* Problem requirements
Below are records; copy every line in them that holds the word "размещенные".

* Exercise data
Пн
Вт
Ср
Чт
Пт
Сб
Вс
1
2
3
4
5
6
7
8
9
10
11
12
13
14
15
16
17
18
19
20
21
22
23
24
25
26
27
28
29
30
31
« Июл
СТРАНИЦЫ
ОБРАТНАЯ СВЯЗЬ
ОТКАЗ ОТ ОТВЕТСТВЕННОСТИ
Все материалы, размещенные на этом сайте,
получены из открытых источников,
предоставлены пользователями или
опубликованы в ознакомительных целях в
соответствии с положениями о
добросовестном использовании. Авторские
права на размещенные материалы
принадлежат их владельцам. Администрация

...

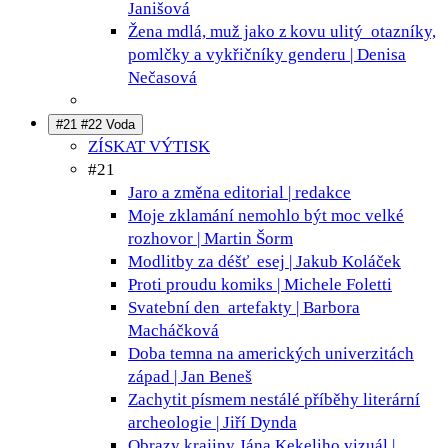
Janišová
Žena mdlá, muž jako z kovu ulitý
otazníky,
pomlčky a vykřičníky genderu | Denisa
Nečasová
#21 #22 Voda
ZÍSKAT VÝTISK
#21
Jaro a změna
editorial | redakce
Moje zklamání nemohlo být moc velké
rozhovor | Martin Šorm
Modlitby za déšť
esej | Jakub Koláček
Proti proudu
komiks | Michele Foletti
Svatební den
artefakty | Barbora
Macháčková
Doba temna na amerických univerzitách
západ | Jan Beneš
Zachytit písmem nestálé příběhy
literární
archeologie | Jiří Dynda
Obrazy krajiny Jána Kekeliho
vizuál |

* Output below
Все материалы, размещенные на этом сайте,
права на размещенные материалы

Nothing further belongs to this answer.